+++ EXERCISE DATA

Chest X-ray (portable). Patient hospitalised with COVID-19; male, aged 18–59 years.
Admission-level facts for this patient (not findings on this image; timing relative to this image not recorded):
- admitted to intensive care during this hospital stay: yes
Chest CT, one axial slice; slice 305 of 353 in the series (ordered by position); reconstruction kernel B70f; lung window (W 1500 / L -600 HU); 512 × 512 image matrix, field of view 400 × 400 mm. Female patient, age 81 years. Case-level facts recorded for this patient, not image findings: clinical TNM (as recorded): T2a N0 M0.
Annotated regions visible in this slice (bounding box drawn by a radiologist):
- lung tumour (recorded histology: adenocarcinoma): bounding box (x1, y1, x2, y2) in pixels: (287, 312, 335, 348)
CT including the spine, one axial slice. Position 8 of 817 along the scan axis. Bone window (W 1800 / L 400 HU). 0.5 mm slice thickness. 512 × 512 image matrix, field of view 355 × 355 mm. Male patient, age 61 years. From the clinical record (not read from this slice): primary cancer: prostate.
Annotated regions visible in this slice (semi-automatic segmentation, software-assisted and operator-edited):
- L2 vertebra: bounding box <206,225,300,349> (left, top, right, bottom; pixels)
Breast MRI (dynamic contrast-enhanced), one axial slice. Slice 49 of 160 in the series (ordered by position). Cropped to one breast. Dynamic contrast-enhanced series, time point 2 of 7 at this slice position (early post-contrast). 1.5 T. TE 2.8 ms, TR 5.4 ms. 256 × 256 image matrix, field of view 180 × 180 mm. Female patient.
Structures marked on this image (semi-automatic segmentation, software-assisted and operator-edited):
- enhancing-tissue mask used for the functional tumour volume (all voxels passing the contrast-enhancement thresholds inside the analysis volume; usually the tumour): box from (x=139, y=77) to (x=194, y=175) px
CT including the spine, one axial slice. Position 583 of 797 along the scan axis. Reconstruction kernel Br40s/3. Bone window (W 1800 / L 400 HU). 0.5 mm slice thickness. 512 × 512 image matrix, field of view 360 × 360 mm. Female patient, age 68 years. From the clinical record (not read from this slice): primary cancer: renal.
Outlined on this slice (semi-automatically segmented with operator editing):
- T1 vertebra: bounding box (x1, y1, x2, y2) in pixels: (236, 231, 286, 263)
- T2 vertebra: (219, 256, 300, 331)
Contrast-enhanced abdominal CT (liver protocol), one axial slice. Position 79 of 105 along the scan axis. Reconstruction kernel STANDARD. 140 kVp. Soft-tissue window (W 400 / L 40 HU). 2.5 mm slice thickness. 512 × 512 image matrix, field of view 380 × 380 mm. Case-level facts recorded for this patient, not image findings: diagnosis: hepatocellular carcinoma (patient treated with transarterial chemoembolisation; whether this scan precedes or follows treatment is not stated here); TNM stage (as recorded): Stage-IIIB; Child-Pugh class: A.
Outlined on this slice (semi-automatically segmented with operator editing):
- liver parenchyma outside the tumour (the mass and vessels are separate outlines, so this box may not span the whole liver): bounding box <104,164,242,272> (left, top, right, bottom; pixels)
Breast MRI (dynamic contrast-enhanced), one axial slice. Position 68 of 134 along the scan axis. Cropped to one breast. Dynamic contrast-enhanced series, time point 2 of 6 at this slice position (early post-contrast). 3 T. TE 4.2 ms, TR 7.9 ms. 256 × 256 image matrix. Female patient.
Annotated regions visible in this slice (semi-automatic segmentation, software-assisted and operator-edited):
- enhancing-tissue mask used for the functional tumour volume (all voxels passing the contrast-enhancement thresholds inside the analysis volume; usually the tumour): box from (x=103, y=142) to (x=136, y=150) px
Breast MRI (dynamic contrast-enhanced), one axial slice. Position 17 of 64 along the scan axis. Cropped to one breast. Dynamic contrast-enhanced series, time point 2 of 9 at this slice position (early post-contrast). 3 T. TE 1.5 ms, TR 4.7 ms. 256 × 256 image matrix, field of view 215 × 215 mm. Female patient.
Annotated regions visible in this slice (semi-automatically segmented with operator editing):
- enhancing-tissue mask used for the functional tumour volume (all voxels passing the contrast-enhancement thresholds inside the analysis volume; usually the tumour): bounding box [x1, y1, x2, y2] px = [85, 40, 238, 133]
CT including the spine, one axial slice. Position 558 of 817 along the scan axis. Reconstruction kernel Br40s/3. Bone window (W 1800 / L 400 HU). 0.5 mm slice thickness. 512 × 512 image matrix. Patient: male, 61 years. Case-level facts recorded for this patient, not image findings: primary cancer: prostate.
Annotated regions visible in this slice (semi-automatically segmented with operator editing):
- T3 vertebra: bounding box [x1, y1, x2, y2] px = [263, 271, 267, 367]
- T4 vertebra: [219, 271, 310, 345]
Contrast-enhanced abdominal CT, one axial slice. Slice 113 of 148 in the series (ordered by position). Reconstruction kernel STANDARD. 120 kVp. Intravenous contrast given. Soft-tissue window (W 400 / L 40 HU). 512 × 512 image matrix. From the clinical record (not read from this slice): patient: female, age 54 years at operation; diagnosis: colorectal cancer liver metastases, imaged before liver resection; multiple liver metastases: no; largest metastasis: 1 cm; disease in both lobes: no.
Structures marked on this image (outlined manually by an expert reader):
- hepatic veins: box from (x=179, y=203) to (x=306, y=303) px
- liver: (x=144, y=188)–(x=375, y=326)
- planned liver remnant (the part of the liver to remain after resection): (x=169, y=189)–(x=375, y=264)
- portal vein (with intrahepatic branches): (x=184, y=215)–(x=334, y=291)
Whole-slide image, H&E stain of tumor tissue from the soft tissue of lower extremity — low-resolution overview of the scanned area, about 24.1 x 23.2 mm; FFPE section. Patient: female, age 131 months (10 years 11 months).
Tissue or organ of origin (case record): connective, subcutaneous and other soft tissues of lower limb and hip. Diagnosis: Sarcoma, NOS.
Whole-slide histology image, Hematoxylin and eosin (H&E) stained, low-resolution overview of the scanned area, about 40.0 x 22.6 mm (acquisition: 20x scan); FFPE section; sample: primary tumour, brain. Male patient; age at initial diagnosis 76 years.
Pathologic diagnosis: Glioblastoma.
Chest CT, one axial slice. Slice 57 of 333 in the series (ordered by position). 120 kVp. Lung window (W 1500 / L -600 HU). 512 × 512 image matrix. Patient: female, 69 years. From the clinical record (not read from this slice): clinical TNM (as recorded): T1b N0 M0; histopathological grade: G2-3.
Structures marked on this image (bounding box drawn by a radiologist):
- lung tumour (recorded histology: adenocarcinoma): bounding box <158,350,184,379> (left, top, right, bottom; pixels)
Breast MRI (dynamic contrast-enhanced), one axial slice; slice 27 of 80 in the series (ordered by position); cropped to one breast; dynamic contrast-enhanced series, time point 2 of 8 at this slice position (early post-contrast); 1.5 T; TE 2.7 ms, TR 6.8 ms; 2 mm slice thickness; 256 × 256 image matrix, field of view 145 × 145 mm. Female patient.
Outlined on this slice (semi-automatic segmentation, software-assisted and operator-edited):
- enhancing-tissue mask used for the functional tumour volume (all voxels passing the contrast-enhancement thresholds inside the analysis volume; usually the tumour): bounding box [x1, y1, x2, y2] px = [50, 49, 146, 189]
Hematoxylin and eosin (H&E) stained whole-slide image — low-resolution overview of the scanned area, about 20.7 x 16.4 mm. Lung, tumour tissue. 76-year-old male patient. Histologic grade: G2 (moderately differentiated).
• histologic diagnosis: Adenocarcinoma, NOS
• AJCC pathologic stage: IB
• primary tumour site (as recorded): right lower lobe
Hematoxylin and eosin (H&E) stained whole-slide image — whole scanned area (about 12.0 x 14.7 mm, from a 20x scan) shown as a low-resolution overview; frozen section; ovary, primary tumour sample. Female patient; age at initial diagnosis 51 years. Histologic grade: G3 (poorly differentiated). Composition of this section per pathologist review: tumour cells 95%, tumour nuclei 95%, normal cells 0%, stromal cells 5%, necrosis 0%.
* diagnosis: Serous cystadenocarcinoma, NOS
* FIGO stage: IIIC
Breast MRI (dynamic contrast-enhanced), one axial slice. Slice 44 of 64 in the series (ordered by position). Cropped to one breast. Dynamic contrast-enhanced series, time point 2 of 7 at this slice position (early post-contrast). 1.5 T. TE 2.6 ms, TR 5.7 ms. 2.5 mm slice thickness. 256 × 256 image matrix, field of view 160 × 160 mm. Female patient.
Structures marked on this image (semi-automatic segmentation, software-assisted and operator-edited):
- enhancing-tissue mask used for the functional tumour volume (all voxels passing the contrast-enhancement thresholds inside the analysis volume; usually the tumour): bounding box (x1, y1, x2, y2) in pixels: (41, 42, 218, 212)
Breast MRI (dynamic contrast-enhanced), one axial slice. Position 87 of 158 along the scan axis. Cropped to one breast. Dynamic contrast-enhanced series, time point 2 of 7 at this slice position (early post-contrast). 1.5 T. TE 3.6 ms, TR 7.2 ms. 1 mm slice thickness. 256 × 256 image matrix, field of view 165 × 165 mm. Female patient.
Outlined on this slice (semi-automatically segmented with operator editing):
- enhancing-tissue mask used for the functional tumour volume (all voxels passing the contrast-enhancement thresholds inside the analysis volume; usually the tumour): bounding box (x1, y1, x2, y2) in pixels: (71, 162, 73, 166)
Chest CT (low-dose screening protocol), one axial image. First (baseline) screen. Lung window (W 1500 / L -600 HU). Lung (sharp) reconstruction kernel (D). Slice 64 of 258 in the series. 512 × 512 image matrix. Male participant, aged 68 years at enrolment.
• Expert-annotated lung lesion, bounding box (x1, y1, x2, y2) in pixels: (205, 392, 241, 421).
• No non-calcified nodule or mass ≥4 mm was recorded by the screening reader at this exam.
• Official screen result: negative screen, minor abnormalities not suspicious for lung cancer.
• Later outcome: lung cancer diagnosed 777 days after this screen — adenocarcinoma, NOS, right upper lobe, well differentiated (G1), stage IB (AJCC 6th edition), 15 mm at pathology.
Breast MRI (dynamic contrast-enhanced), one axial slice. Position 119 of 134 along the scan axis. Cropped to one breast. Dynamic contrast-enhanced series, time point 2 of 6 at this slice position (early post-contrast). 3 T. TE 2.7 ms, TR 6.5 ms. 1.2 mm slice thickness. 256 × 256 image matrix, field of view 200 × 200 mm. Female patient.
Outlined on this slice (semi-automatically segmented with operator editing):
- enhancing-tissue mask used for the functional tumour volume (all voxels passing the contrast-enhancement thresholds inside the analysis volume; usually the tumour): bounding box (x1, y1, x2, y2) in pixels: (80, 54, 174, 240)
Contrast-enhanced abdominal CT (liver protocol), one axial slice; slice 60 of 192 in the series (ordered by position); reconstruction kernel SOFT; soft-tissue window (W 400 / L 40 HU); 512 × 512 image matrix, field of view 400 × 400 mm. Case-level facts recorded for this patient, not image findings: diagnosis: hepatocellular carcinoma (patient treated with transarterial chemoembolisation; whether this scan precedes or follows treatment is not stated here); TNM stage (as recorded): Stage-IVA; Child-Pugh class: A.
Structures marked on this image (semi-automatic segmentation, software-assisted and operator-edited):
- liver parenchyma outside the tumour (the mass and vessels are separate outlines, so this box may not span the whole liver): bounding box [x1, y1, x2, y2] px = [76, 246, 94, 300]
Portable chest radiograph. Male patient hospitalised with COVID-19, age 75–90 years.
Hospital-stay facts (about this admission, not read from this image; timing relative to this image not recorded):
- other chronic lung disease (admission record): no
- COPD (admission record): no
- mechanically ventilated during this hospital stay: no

++++++

[WORK REQUEST] Report the lines above that have the word "relative" in them.

[EXERCISE SOLUTION]
Admission-level facts for this patient (not findings on this image; timing relative to this image not recorded):
Hospital-stay facts (about this admission, not read from this image; timing relative to this image not recorded):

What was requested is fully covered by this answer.